The entire listing is to be repeated verbatim.

EXERCISE INPUT section start

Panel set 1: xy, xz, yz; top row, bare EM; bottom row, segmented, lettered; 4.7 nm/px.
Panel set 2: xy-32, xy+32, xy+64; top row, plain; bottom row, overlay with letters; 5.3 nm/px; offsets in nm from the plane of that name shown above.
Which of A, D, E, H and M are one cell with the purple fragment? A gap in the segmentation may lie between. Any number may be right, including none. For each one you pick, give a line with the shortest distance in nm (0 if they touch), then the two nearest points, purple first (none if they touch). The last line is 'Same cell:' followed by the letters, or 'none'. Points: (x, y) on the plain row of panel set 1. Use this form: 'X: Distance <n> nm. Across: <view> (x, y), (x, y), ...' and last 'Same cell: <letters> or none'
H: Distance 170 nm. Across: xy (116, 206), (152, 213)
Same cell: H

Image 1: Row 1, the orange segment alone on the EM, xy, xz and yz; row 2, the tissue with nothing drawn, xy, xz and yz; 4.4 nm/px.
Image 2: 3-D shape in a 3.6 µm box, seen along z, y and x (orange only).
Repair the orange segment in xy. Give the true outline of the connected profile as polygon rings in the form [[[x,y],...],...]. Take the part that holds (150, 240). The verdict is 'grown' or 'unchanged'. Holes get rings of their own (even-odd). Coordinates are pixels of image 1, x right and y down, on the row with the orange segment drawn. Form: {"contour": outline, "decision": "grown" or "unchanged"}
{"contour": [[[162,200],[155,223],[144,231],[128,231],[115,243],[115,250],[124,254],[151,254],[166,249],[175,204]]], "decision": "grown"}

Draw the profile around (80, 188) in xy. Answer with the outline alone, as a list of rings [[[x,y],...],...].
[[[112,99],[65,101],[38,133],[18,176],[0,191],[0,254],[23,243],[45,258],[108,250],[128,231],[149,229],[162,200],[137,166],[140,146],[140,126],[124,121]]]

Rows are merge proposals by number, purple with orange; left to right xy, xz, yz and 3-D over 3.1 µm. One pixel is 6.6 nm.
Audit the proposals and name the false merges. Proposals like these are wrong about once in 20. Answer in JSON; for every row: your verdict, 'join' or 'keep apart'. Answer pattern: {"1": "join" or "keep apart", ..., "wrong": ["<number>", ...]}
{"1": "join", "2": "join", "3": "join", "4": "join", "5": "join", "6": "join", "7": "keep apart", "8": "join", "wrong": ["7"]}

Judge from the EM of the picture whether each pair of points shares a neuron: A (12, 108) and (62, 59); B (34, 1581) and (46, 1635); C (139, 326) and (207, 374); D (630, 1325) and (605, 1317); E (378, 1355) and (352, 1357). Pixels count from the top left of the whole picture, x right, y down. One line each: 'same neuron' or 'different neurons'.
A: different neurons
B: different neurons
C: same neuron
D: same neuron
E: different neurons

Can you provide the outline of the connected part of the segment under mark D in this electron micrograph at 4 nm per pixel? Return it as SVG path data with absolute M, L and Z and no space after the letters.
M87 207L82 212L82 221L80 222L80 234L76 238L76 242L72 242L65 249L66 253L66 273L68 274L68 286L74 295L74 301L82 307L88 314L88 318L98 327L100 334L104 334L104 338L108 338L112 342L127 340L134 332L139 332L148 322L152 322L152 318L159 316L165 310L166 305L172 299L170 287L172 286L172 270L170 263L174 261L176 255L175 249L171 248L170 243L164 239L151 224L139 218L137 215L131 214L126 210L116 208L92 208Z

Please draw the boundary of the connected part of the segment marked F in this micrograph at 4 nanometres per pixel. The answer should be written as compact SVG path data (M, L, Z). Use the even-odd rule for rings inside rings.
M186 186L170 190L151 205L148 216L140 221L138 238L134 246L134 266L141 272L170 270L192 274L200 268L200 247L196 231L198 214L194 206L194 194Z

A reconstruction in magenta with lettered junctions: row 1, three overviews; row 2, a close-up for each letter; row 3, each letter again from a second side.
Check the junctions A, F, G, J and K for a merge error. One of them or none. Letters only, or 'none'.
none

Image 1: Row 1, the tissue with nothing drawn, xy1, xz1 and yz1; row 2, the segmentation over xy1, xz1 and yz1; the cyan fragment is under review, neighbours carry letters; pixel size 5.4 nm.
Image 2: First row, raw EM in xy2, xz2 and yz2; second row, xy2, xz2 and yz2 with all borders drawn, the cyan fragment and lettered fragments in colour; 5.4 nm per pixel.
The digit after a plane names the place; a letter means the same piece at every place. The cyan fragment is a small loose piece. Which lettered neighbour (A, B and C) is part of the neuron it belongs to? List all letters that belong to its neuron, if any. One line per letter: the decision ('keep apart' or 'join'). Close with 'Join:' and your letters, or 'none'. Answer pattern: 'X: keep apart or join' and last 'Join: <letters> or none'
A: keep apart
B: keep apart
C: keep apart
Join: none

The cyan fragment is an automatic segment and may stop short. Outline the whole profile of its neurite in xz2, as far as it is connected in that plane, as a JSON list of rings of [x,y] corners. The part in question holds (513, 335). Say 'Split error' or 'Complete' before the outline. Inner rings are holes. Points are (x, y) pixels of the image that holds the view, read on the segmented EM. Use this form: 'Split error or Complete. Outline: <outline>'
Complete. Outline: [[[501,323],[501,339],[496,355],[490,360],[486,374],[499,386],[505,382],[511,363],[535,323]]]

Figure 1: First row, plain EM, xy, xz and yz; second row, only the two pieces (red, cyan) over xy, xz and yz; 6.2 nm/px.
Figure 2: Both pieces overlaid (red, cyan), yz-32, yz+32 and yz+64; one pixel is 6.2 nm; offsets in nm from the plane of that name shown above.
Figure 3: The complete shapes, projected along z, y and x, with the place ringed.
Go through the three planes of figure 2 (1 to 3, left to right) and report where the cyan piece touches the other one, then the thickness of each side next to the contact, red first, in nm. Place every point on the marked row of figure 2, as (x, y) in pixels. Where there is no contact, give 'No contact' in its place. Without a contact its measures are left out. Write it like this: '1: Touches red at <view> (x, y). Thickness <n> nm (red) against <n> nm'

EXERCISE INPUT section end

EXERCISE ANSWER:
Panel set 1: xy, xz, yz; top row, bare EM; bottom row, segmented, lettered; 4.7 nm/px.
Panel set 2: xy-32, xy+32, xy+64; top row, plain; bottom row, overlay with letters; 5.3 nm/px; offsets in nm from the plane of that name shown above.
Which of A, D, E, H and M are one cell with the purple fragment? A gap in the segmentation may lie between. Any number may be right, including none. For each one you pick, give a line with the shortest distance in nm (0 if they touch), then the two nearest points, purple first (none if they touch). The last line is 'Same cell:' followed by the letters, or 'none'. Points: (x, y) on the plain row of panel set 1. Use this form: 'X: Distance <n> nm. Across: <view> (x, y), (x, y), ...' and last 'Same cell: <letters> or none'
H: Distance 170 nm. Across: xy (116, 206), (152, 213)
Same cell: H

Image 1: Row 1, the orange segment alone on the EM, xy, xz and yz; row 2, the tissue with nothing drawn, xy, xz and yz; 4.4 nm/px.
Image 2: 3-D shape in a 3.6 µm box, seen along z, y and x (orange only).
Repair the orange segment in xy. Give the true outline of the connected profile as polygon rings in the form [[[x,y],...],...]. Take the part that holds (150, 240). The verdict is 'grown' or 'unchanged'. Holes get rings of their own (even-odd). Coordinates are pixels of image 1, x right and y down, on the row with the orange segment drawn. Form: {"contour": outline, "decision": "grown" or "unchanged"}
{"contour": [[[162,200],[155,223],[144,231],[128,231],[115,243],[115,250],[124,254],[151,254],[166,249],[175,204]]], "decision": "grown"}

Draw the profile around (80, 188) in xy. Answer with the outline alone, as a list of rings [[[x,y],...],...].
[[[112,99],[65,101],[38,133],[18,176],[0,191],[0,254],[23,243],[45,258],[108,250],[128,231],[149,229],[162,200],[137,166],[140,146],[140,126],[124,121]]]

Rows are merge proposals by number, purple with orange; left to right xy, xz, yz and 3-D over 3.1 µm. One pixel is 6.6 nm.
Audit the proposals and name the false merges. Proposals like these are wrong about once in 20. Answer in JSON; for every row: your verdict, 'join' or 'keep apart'. Answer pattern: {"1": "join" or "keep apart", ..., "wrong": ["<number>", ...]}
{"1": "join", "2": "join", "3": "join", "4": "join", "5": "join", "6": "join", "7": "keep apart", "8": "join", "wrong": ["7"]}

Judge from the EM of the picture whether each pair of points shares a neuron: A (12, 108) and (62, 59); B (34, 1581) and (46, 1635); C (139, 326) and (207, 374); D (630, 1325) and (605, 1317); E (378, 1355) and (352, 1357). Pixels count from the top left of the whole picture, x right, y down. One line each: 'same neuron' or 'different neurons'.
A: different neurons
B: different neurons
C: same neuron
D: same neuron
E: different neurons

Can you provide the outline of the connected part of the segment under mark D in this electron micrograph at 4 nm per pixel? Return it as SVG path data with absolute M, L and Z and no space after the letters.
M87 207L82 212L82 221L80 222L80 234L76 238L76 242L72 242L65 249L66 253L66 273L68 274L68 286L74 295L74 301L82 307L88 314L88 318L98 327L100 334L104 334L104 338L108 338L112 342L127 340L134 332L139 332L148 322L152 322L152 318L159 316L165 310L166 305L172 299L170 287L172 286L172 270L170 263L174 261L176 255L175 249L171 248L170 243L164 239L151 224L139 218L137 215L131 214L126 210L116 208L92 208Z

Please draw the boundary of the connected part of the segment marked F in this micrograph at 4 nanometres per pixel. The answer should be written as compact SVG path data (M, L, Z). Use the even-odd rule for rings inside rings.
M186 186L170 190L151 205L148 216L140 221L138 238L134 246L134 266L141 272L170 270L192 274L200 268L200 247L196 231L198 214L194 206L194 194Z

A reconstruction in magenta with lettered junctions: row 1, three overviews; row 2, a close-up for each letter; row 3, each letter again from a second side.
Check the junctions A, F, G, J and K for a merge error. One of them or none. Letters only, or 'none'.
none

Image 1: Row 1, the tissue with nothing drawn, xy1, xz1 and yz1; row 2, the segmentation over xy1, xz1 and yz1; the cyan fragment is under review, neighbours carry letters; pixel size 5.4 nm.
Image 2: First row, raw EM in xy2, xz2 and yz2; second row, xy2, xz2 and yz2 with all borders drawn, the cyan fragment and lettered fragments in colour; 5.4 nm per pixel.
The digit after a plane names the place; a letter means the same piece at every place. The cyan fragment is a small loose piece. Which lettered neighbour (A, B and C) is part of the neuron it belongs to? List all letters that belong to its neuron, if any. One line per letter: the decision ('keep apart' or 'join'). Close with 'Join:' and your letters, or 'none'. Answer pattern: 'X: keep apart or join' and last 'Join: <letters> or none'
A: keep apart
B: keep apart
C: keep apart
Join: none

The cyan fragment is an automatic segment and may stop short. Outline the whole profile of its neurite in xz2, as far as it is connected in that plane, as a JSON list of rings of [x,y] corners. The part in question holds (513, 335). Say 'Split error' or 'Complete' before the outline. Inner rings are holes. Points are (x, y) pixels of the image that holds the view, read on the segmented EM. Use this form: 'Split error or Complete. Outline: <outline>'
Complete. Outline: [[[501,323],[501,339],[496,355],[490,360],[486,374],[499,386],[505,382],[511,363],[535,323]]]

Figure 1: First row, plain EM, xy, xz and yz; second row, only the two pieces (red, cyan) over xy, xz and yz; 6.2 nm/px.
Figure 2: Both pieces overlaid (red, cyan), yz-32, yz+32 and yz+64; one pixel is 6.2 nm; offsets in nm from the plane of that name shown above.
Figure 3: The complete shapes, projected along z, y and x, with the place ringed.
Go through the three planes of figure 2 (1 to 3, left to right) and report where the cyan piece touches the other one, then the thickness of each side next to the contact, red first, in nm. Place every point on the marked row of figure 2, as (x, y) in pixels. Where there is no contact, give 'No contact' in its place. Without a contact its measures are left out. Write it like this: '1: Touches red at <view> (x, y). Thickness <n> nm (red) against <n> nm'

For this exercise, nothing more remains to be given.